→ DOCUMENT EXCERPT:
Combining different series and adjusting for breaks: an example

BIS Quarterly Review  |  March 2013  | 
18 March 2013

(Extract from page 71 of BIS Quarterly Review, March 2013)

To compile the long-run credit series for Ireland, four credit series are used:

  • Broad monetary aggregate (M3) from Q2 1971 to Q2 1992
  • Domestic bank credit from Q3 1992 to Q1 1999
  • Domestic bank credit and cross-border bank credit from Q2 1999 to Q4 2001
  • Total credit from the financial accounts from Q1 2002

Each transition implies breaks in the lender coverage leading to shifts in the level of total credit. In particular, at the end of Q3 1992, domestic bank credit was 52% higher than M3. At the end of Q2 1999, adding cross-border bank credit increases the level of total credit by 42%. And at the end of Q1 2002, the total credit from the financial accounts exceeded the sum of domestic and cross-border bank credit by 10%.

→ WHAT YOU WILL DO:
1 - Revise the Ireland credit excerpt from "BIS Quarterly Review  |  March" to "credit by 10%.", changing "cross-border" to "foreign".
2 - In the Ireland credit excerpt, by what percentage did domestic bank credit exceed M3 at the end of Q3 1992?
The listing has no connection to the Ireland credit excerpt.

→ EXTRACTED MATERIAL:
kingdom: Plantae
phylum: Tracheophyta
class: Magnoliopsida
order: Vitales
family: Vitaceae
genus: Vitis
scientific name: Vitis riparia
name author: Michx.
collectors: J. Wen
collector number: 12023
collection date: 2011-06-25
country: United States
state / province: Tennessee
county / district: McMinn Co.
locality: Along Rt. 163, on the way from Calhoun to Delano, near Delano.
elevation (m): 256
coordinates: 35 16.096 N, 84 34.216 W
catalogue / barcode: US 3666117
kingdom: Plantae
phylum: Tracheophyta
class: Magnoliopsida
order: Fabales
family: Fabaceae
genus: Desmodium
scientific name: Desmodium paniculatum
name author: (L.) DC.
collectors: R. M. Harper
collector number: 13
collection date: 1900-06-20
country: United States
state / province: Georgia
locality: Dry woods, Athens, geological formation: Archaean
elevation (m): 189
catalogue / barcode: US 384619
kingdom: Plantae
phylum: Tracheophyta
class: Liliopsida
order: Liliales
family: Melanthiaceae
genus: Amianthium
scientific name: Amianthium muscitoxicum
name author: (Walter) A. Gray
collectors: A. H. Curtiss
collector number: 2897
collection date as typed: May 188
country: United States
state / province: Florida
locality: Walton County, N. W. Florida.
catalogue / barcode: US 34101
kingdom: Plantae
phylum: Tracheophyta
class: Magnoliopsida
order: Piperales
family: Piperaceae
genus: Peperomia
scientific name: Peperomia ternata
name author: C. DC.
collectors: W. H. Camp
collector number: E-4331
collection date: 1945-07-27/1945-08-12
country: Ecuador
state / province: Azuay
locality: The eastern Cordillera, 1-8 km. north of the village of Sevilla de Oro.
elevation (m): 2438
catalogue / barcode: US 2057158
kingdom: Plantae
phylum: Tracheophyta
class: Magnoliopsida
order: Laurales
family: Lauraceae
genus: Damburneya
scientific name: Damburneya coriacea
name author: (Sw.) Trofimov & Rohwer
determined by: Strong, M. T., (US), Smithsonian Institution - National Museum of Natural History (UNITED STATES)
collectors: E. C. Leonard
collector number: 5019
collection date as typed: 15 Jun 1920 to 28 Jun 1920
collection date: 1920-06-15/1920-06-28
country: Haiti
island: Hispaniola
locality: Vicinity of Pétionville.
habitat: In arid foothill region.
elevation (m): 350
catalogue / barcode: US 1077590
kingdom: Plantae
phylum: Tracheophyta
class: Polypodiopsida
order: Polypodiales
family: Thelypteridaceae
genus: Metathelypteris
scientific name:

→ ANSWERS FOR THIS EXERCISE:
1 -
BIS Quarterly Review  |  March 2013  | 
18 March 2013

(Extract from page 71 of BIS Quarterly Review, March 2013)

To compile the long-run credit series for Ireland, four credit series are used:

  • Broad monetary aggregate (M3) from Q2 1971 to Q2 1992
  • Domestic bank credit from Q3 1992 to Q1 1999
  • Domestic bank credit and foreign bank credit from Q2 1999 to Q4 2001
  • Total credit from the financial accounts from Q1 2002

Each transition implies breaks in the lender coverage leading to shifts in the level of total credit. In particular, at the end of Q3 1992, domestic bank credit was 52% higher than M3. At the end of Q2 1999, adding foreign bank credit increases the level of total credit by 42%. And at the end of Q1 2002, the total credit from the financial accounts exceeded the sum of domestic and foreign bank credit by 10%.

2 - 52%